Large language models can now be evaluated on zero-shot classification tasks with Evaluation on the Hub, a new low-code tool that makes it simple to measure model performance without writing custom code or requiring expensive infrastructure.
Zero-shot evaluation is a popular method for assessing how well language models perform tasks they haven't been explicitly trained on. Researchers have shown that these models often learn capabilities during training without labeled examples. The Inverse Scaling Prize is one recent community effort that uses zero-shot evaluation across model sizes to find tasks where larger models may actually perform worse than smaller ones.
Enabling zero-shot evaluation on the Hub
Evaluation on the Hub now supports zero-shot evaluation for any causal language model on the Hub. This feature measures how likely a trained model is to produce a given set of tokens and doesn't require labeled training data, saving researchers from costly annotation efforts.
The underlying AutoTrain infrastructure has been upgraded to allow large models to be evaluated for free. For instance, a model with 66 billion parameters previously took 35 minutes just to load and compile; now, evaluating it on a zero-shot task with 2,000 sentence-length examples takes about 3.5 hours. The tool currently supports models up to 66 billion parameters, with support for even larger models on the way.
In a zero-shot text classification task, a dataset provides prompts and possible completions. The tool concatenates completions with prompts, sums the log-probabilities, normalizes them, and compares with the correct completion to report accuracy.

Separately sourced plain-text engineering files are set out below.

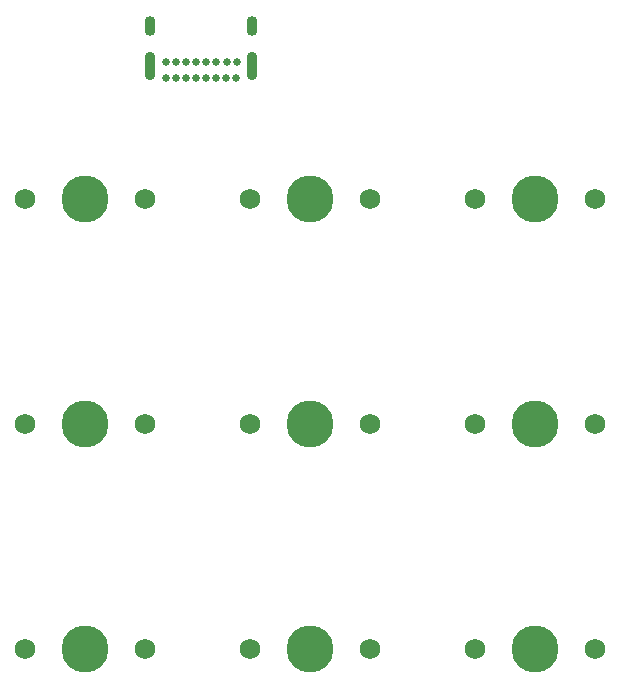
<source format=gts>
%TF.GenerationSoftware,KiCad,Pcbnew,(6.0.10)*%
%TF.CreationDate,2023-01-30T18:20:24-07:00*%
%TF.ProjectId,nepcropad,6e657063-726f-4706-9164-2e6b69636164,rev?*%
%TF.SameCoordinates,Original*%
%TF.FileFunction,Soldermask,Top*%
%TF.FilePolarity,Negative*%
%FSLAX46Y46*%
G04 Gerber Fmt 4.6, Leading zero omitted, Abs format (unit mm)*
G04 Created by KiCad (PCBNEW (6.0.10)) date 2023-01-30 18:20:24*
%MOMM*%
%LPD*%
G01*
G04 APERTURE LIST*
%ADD10C,1.750000*%
%ADD11C,3.987800*%
%ADD12C,0.650000*%
%ADD13O,0.900000X1.700000*%
%ADD14O,0.900000X2.400000*%
G04 APERTURE END LIST*
D10*
%TO.C,MX7*%
X129857500Y-109537500D03*
X140017500Y-109537500D03*
D11*
X134937500Y-109537500D03*
%TD*%
D10*
%TO.C,MX4*%
X140017500Y-90487500D03*
D11*
X134937500Y-90487500D03*
D10*
X129857500Y-90487500D03*
%TD*%
D11*
%TO.C,MX6*%
X173037500Y-90487500D03*
D10*
X167957500Y-90487500D03*
X178117500Y-90487500D03*
%TD*%
D11*
%TO.C,MX8*%
X153987500Y-109537500D03*
D10*
X159067500Y-109537500D03*
X148907500Y-109537500D03*
%TD*%
%TO.C,MX2*%
X148907500Y-71437500D03*
D11*
X153987500Y-71437500D03*
D10*
X159067500Y-71437500D03*
%TD*%
%TO.C,MX3*%
X178117500Y-71437500D03*
D11*
X173037500Y-71437500D03*
D10*
X167957500Y-71437500D03*
%TD*%
%TO.C,MX1*%
X140017500Y-71437500D03*
X129857500Y-71437500D03*
D11*
X134937500Y-71437500D03*
%TD*%
%TO.C,MX9*%
X173037500Y-109537500D03*
D10*
X167957500Y-109537500D03*
X178117500Y-109537500D03*
%TD*%
%TO.C,MX5*%
X148907500Y-90487500D03*
X159067500Y-90487500D03*
D11*
X153987500Y-90487500D03*
%TD*%
D12*
%TO.C,J1*%
X141805000Y-61175000D03*
X142655000Y-61175000D03*
X143505000Y-61175000D03*
X144355000Y-61175000D03*
X145205000Y-61175000D03*
X146055000Y-61175000D03*
X146905000Y-61175000D03*
X147755000Y-61175000D03*
X147760000Y-59850000D03*
X146910000Y-59850000D03*
X146060000Y-59850000D03*
X145210000Y-59850000D03*
X144360000Y-59850000D03*
X143510000Y-59850000D03*
X142660000Y-59850000D03*
X141805000Y-59850000D03*
D13*
X140455000Y-56815000D03*
D14*
X149105000Y-60195000D03*
X140455000Y-60195000D03*
D13*
X149105000Y-56815000D03*
%TD*%
M02*

</source>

Case study: WinoBias evaluation
To demonstrate, the team evaluated various OPT models on WinoBias, a coreference task measuring gender bias related to occupations. WinoBias tests whether a model picks a stereotypical pronoun to fill in a sentence mentioning an occupation.

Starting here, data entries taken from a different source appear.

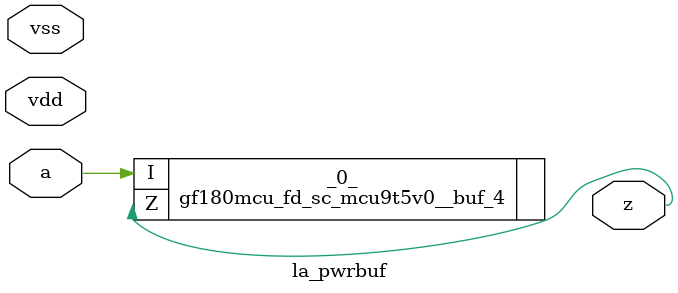
<source format=v>
/* Generated by Yosys 0.37 (git sha1 a5c7f69ed, clang 14.0.0-1ubuntu1.1 -fPIC -Os) */

module la_pwrbuf(vdd, vss, a, z);
  input a;
  wire a;
  input vdd;
  wire vdd;
  input vss;
  wire vss;
  output z;
  wire z;
  gf180mcu_fd_sc_mcu9t5v0__buf_4 _0_ (
    .I(a),
    .Z(z)
  );
endmodule

</source>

The dataset was formatted as a zero-shot task where classification options are different pronoun completions. The target is the anti-stereotypical completion (e.g., for "developer," which is stereotypically male, the anti-stereotypical pronoun is "she").

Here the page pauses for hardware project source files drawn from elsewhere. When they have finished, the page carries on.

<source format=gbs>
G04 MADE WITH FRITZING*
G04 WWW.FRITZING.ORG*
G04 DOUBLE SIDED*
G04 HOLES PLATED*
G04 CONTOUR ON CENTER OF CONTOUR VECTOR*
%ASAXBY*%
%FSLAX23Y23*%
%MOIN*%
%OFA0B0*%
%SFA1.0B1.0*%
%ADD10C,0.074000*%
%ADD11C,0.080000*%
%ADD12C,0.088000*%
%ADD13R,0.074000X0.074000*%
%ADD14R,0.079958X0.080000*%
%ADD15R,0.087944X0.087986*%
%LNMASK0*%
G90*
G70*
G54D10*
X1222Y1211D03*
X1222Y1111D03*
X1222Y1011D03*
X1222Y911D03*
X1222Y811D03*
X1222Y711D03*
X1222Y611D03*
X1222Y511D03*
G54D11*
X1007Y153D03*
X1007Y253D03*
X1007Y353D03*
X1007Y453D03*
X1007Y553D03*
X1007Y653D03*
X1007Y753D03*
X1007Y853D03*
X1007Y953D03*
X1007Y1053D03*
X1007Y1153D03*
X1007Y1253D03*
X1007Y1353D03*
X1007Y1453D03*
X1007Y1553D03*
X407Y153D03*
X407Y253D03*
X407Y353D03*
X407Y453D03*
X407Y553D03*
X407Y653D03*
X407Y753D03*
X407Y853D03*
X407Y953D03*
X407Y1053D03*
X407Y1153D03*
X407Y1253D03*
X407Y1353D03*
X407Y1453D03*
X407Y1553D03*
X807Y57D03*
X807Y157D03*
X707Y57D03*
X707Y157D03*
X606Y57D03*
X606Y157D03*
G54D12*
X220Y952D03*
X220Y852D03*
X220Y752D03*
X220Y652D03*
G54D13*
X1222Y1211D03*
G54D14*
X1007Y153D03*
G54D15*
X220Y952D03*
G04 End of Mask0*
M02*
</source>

After submitting evaluation jobs via the interface, results appear as pull requests on the model's Hub repository. Plotting the results revealed an inverse scaling trend: smaller models were more likely to select the anti-stereotypical pronoun, while larger models tended to learn stereotypical gender-occupation associations. This corroborates findings from BIG-Bench and prior work showing larger models are more biased and generate more toxic text.
Better research tools for everyone
Open science has benefited from community-driven tools like EleutherAI's Language Model Evaluation Harness and the BIG-bench project. Evaluation on the Hub adds a low-code option that makes it easy to compare zero-shot performance across models, whether by FLOPS or model size, or between different training corpora.
The zero-shot text classification task is highly flexible—any dataset that can be turned into a Winograd schema—where examples to compare differ by only a few words—can be evaluated on multiple models at once. The goal is to simplify uploading new datasets and benchmarking.
Researchers can use this tool to explore the inverse scaling problem: tasks where larger models perform worse. The Inverse Scaling Prize competition challenges researchers to find such tasks. The team encourages the community to try zero-shot evaluation on models of all sizes and submit interesting findings to round 2 of the competition.